## Textauszug
--
Oberlandesgericht Oldenburg
Beschl. v. 09.06.2020, Az.: 1 Ws 187/20
Letzte gerichtliche Entscheidung als alleinige Grundlage für Anfechtung einer Arrestanordnung wegen eingezogener Taterträge
Bibliographie
- Gericht
- OLG Oldenburg
- Datum
- 09.06.2020
- Aktenzeichen
- 1 Ws 187/20
- Entscheidungsform
- Beschluss
- Referenz
- WKRS 2020, 64531
- Entscheidungsname
- [keine Angabe]
- ECLI
- [keine Angabe]
Verfahrensgang
- vorgehend
- LG Oldenburg - 27.01.2020 - AZ: 5 Qs 428/19
- AG Oldenburg (Oldb.) - AZ: 28 Gs 4875/19
Rechtsgrundlagen
- § 111e Abs. 1 StPO
- § 310 Abs. 1 Nr. 3 StPO
- § 473 Abs. 1 StPO
Amtlicher Leitsatz
Grundlage einer Anfechtung kann bei Arrestanordnung im Rahmen der Einziehung von Taterträgen grundsätzlich nur die letzte gerichtliche Entscheidung sein.
Tenor:
Die weitere Beschwerde des Beteiligten gegen den Beschluss des Landgerichts Oldenburg vom 27. Januar 2020 wird auf seine Kosten als unzulässig verworfen.
Gründe
I.
Dem Beschuldigten AA wird unter anderem vorgeworfen, am TT.MM.2014 einen als "Atypische Stille Beteiligung an der Einzelfirma CC" überschriebenen Vertrag mit dem Geschädigten DD geschlossen zu haben, um diesen unter Vorspiegelung falscher Tatsachen zur Zahlung eines Betrages in Höhe von 70.000,- Euro an ihn zu bewegen. Im Gegenzug dazu soll er dem Geschädigten eine vierteljährliche Zinsausschüttung in Höhe von jeweils 1.225,- Euro sowie die Rückzahlung der gesamten Einlage mit Ablauf des 31. März 2017 zugesagt haben, obwohl er zumindest billigend in Kauf nahm, weder die Zinszahlungen erbringen noch die Einlage von 70.000,- Euro erstatten zu können, da es sowohl ihm als auch der Firma an eigenen Mitteln fehlte. Der Beschuldigte soll dabei dem Geschädigten DD gegenüber als Grund für den Kapitalbedarf wahrheitswidrig den Erwerb, die Renovierung und den Weiterverkauf von Wohnungen im Rahmen der Firmentätigkeit angegeben haben. Tatsächlich benötigte er das Geld zur Finanzierung seines luxuriösen Lebensstils.
Im Vertrauen auf die Zusagen des Beschuldigten überwies der Geschädigte DD am TT.MM 2014 einen Betrag in Höhe von 70.000,- Euro auf das Konto mit der (...), dessen formeller Inhaber der Beteiligte BB war. Der Beschuldigte war zu diesem Zeitpunkt verfügungsberechtigt.
--
## Bereitgestelltes Material
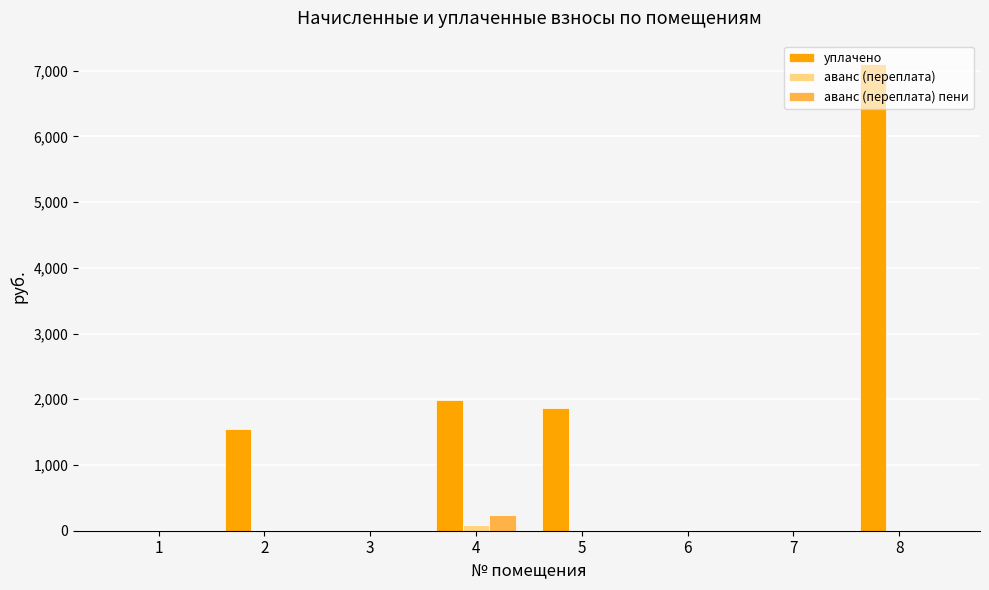

What is the total value across all series at 5?

1869.8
--
## Deine Aufgabe
Gib den Abschnitt des Gerichtsbeschlusses von „Im Vertrauen auf“ bis einschließlich „diesem Zeitpunkt verfügungsberechtigt.“ unverändert aus. Das Material steht für sich und gehört nicht zum Gerichtsbeschluss.

## Deine Antwort
Im Vertrauen auf die Zusagen des Beschuldigten überwies der Geschädigte DD am TT.MM 2014 einen Betrag in Höhe von 70.000,- Euro auf das Konto mit der (...), dessen formeller Inhaber der Beteiligte BB war. Der Beschuldigte war zu diesem Zeitpunkt verfügungsberechtigt.